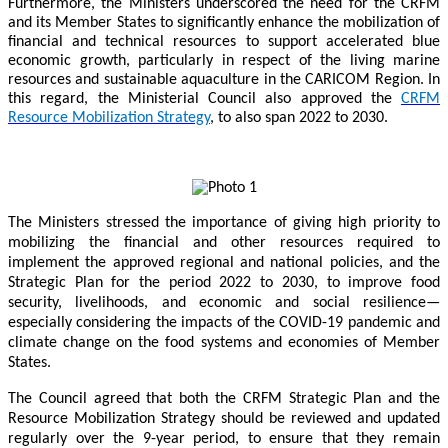
Furthermore, the Ministers underscored the need for the CRFM
and its Member States to significantly enhance the mobilization of
financial and technical resources to support accelerated blue
economic growth, particularly in respect of the living marine
resources and sustainable aquaculture in the CARICOM Region. In
this regard, the Ministerial Council also approved the
CRFM
Resource Mobilization Strategy
, to also span 2022 to 2030.
The Ministers stressed the importance of giving high priority to
mobilizing the financial and other resources required to
implement the approved regional and national policies, and the
Strategic Plan for the period 2022 to 2030, to improve food
security, livelihoods, and economic and social resilience—
especially considering the impacts of the COVID-19 pandemic and
climate change on the food systems and economies of Member
States.
The Council agreed that both the CRFM Strategic Plan and the
Resource Mobilization Strategy should be reviewed and updated
regularly over the 9-year period, to ensure that they remain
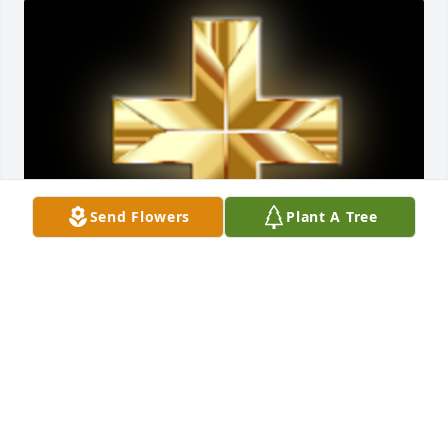
Send Flowers
Plant A Tree
So Very Sorry..Love In Christ!! Teresa Sheets Greene
🙏

A 'Cross' gesture was posted
TERESA SHEETS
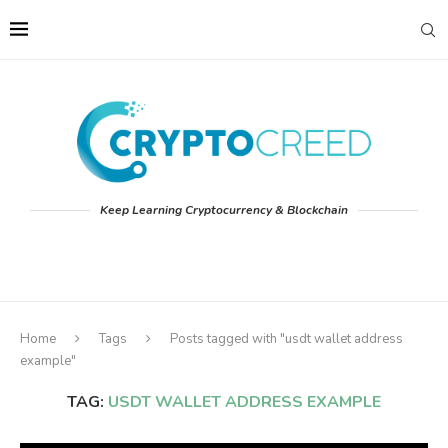
Keep Learning Cryptocurrency & Blockchain
Home
Tags
Posts tagged with "usdt wallet address
example"
TAG:
USDT WALLET ADDRESS EXAMPLE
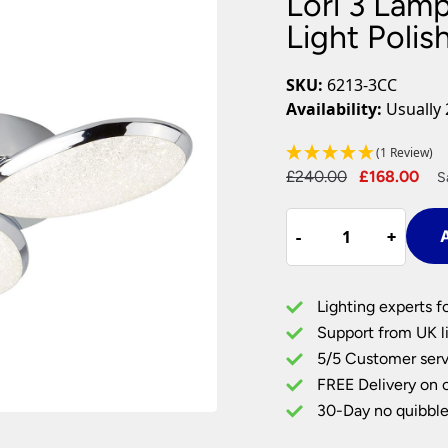
Lori 3 Lam
Plug In Wall Lights
Desk Lamps
hts
Picture Lights
Recessed Dow
Light Poli
Fire Rated Do
LED Downligh
SKU:
6213-3CC
Mains GU10 D
Availability:
Usually 
Period Lighti
(1 Review)
Vintage Ceilin
Original
Cu
£
240.00
£
168.00
Vintage Wall L
S
Period Table 
price
pri
Lori
was:
is:
-
-
+
+
A
3
£240.00.
£1
Lamp
LED
Lighting experts f
Flush
Support from UK li
Low
5/5 Customer serv
Ceiling
FREE Delivery on 
Light
Polished
30-Day no quibble
Chrome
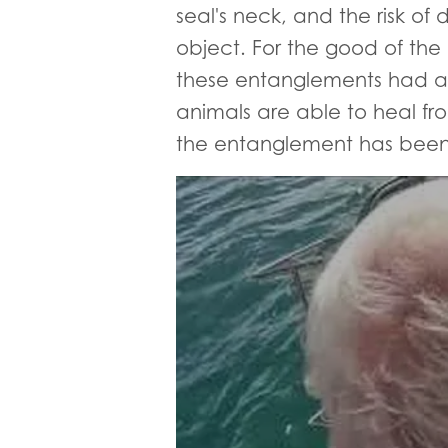
seal's neck, and the risk 
object. For the good of the
these entanglements had alre
animals are able to heal fro
the entanglement has bee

^^^^

### YOUR INSTRUCTIONS
Every line of the listing that includes the word "Strategy" forms the answer.

### ANSWER BELOW
Resource Mobilization Strategy
Resource Mobilization Strategy should be reviewed and updated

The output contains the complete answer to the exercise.